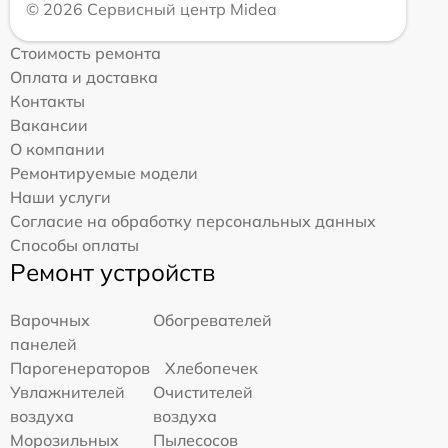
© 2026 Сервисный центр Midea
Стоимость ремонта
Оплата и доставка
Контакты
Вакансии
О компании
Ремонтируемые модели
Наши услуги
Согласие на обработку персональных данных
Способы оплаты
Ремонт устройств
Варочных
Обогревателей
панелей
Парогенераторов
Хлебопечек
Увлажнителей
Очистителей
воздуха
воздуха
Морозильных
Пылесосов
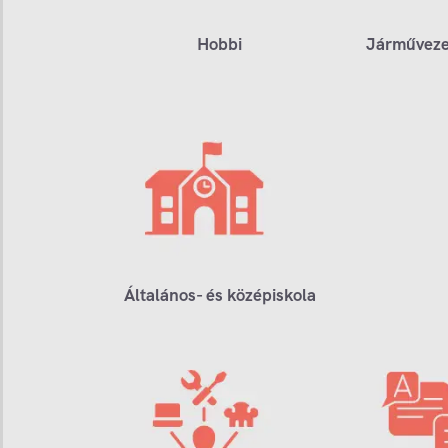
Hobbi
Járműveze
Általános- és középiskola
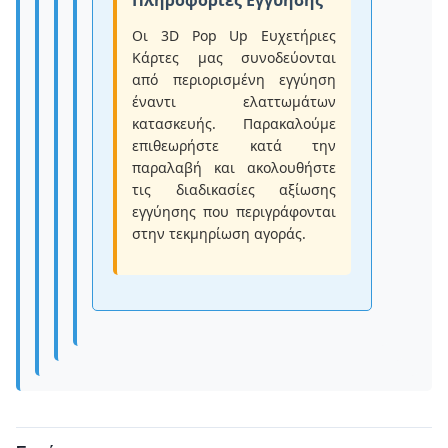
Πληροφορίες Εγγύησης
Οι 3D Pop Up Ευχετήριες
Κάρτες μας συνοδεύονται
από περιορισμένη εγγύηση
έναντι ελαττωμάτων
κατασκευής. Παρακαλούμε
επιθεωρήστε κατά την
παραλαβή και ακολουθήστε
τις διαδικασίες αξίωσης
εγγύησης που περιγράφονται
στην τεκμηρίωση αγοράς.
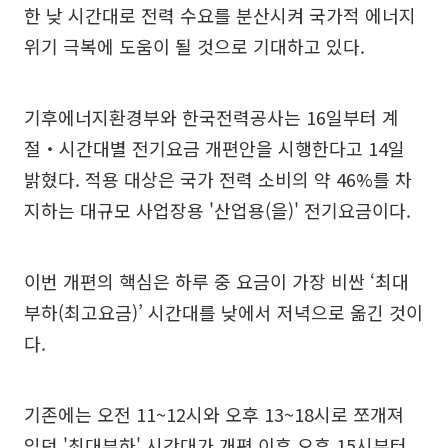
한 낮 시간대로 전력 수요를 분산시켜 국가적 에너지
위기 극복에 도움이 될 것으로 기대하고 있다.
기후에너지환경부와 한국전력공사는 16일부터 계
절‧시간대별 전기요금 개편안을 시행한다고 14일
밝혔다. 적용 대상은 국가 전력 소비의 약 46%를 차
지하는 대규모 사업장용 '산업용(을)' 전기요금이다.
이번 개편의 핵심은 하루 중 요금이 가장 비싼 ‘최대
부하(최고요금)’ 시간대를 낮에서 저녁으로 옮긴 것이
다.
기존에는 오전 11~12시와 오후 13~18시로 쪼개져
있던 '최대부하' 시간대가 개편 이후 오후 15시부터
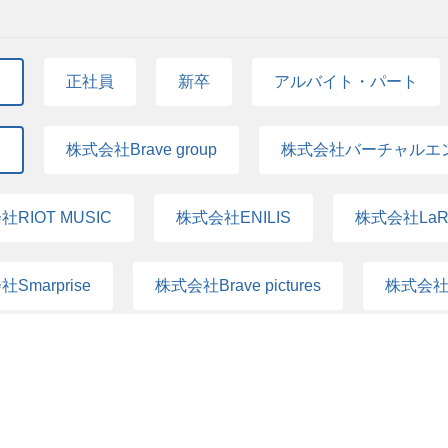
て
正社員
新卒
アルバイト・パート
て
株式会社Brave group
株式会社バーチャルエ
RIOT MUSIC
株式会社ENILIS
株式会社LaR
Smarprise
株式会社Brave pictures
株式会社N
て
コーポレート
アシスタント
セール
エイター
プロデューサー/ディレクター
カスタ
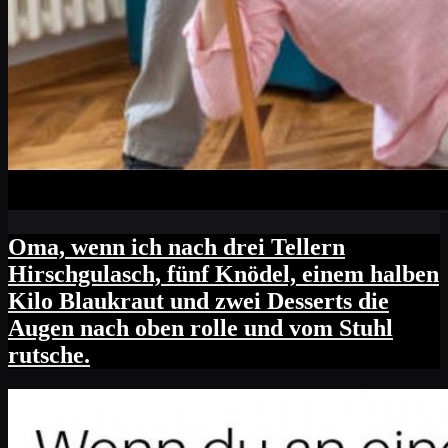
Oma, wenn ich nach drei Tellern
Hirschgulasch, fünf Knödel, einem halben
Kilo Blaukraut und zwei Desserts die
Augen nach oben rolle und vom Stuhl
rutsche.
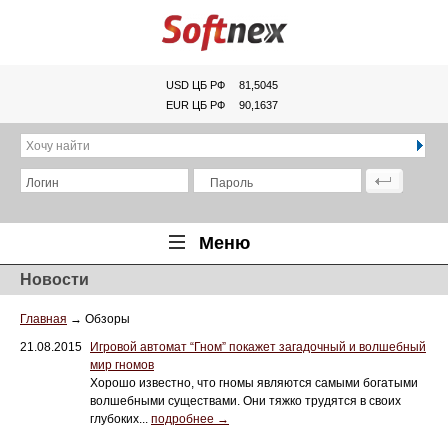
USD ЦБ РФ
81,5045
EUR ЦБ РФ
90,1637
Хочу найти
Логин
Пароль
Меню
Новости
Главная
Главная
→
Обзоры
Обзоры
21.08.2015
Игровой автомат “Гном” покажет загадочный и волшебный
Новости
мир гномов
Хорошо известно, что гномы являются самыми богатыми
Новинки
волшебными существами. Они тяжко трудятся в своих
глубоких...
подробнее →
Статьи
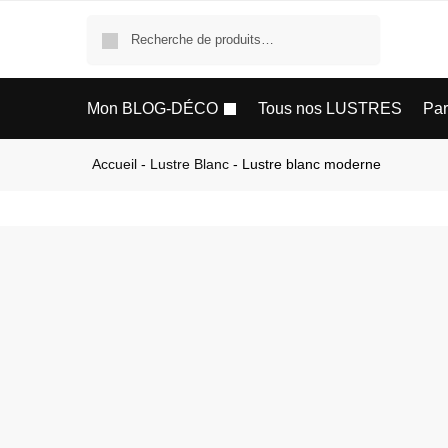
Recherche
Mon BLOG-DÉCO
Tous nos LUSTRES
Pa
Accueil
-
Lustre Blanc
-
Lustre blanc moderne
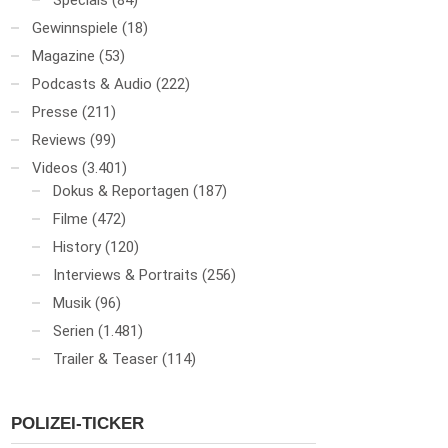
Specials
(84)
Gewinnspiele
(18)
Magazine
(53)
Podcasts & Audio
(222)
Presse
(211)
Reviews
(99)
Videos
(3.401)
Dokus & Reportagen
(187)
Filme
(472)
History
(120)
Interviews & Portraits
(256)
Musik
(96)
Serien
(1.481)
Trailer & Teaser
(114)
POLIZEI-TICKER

===

:: Exercise description ::
Exactly as given, transcribe every line of the data, but not its images.

:: Exercise answer ::
© 2026 Сервисный центр Midea
Стоимость ремонта
Оплата и доставка
Контакты
Вакансии
О компании
Ремонтируемые модели
Наши услуги
Согласие на обработку персональных данных
Способы оплаты
Ремонт устройств
Варочных
Обогревателей
панелей
Парогенераторов
Хлебопечек
Увлажнителей
Очистителей
воздуха
воздуха
Морозильных
Пылесосов
Hobbi
Járműveze
Általános- és középiskola
Πληροφορίες Εγγύησης
Οι 3D Pop Up Ευχετήριες
Κάρτες μας συνοδεύονται
από περιορισμένη εγγύηση
έναντι ελαττωμάτων
κατασκευής. Παρακαλούμε
επιθεωρήστε κατά την
παραλαβή και ακολουθήστε
τις διαδικασίες αξίωσης
εγγύησης που περιγράφονται
στην τεκμηρίωση αγοράς.
한 낮 시간대로 전력 수요를 분산시켜 국가적 에너지
위기 극복에 도움이 될 것으로 기대하고 있다.
기후에너지환경부와 한국전력공사는 16일부터 계
절‧시간대별 전기요금 개편안을 시행한다고 14일
밝혔다. 적용 대상은 국가 전력 소비의 약 46%를 차
지하는 대규모 사업장용 '산업용(을)' 전기요금이다.
이번 개편의 핵심은 하루 중 요금이 가장 비싼 ‘최대
부하(최고요금)’ 시간대를 낮에서 저녁으로 옮긴 것이
다.
기존에는 오전 11~12시와 오후 13~18시로 쪼개져
있던 '최대부하' 시간대가 개편 이후 오후 15시부터
て
正社員
新卒
アルバイト・パート
て
株式会社Brave group
株式会社バーチャルエ
RIOT MUSIC
株式会社ENILIS
株式会社LaR
Smarprise
株式会社Brave pictures
株式会社N
て
コーポレート
アシスタント
セール
エイター
プロデューサー/ディレクター
カスタ
Oma, wenn ich nach drei Tellern
Hirschgulasch, fünf Knödel, einem halben
Kilo Blaukraut und zwei Desserts die
Augen nach oben rolle und vom Stuhl
rutsche.
USD ЦБ РФ
81,5045
EUR ЦБ РФ
90,1637
Хочу найти
Логин
Пароль
Меню
Новости
Главная
Главная
→
Обзоры
Обзоры
21.08.2015
Игровой автомат “Гном” покажет загадочный и волшебный
Новости
мир гномов
Хорошо известно, что гномы являются самыми богатыми
Новинки
волшебными существами. Они тяжко трудятся в своих
глубоких...
подробнее →
Статьи
Recherche
Mon BLOG-DÉCO
Tous nos LUSTRES
Pa
Accueil
-
Lustre Blanc
-
Lustre blanc moderne
Specials
(84)
Gewinnspiele
(18)
Magazine
(53)
Podcasts & Audio
(222)
Presse
(211)
Reviews
(99)
Videos
(3.401)
Dokus & Reportagen
(187)
Filme
(472)
History
(120)
Interviews & Portraits
(256)
Musik
(96)
Serien
(1.481)
Trailer & Teaser
(114)
POLIZEI-TICKER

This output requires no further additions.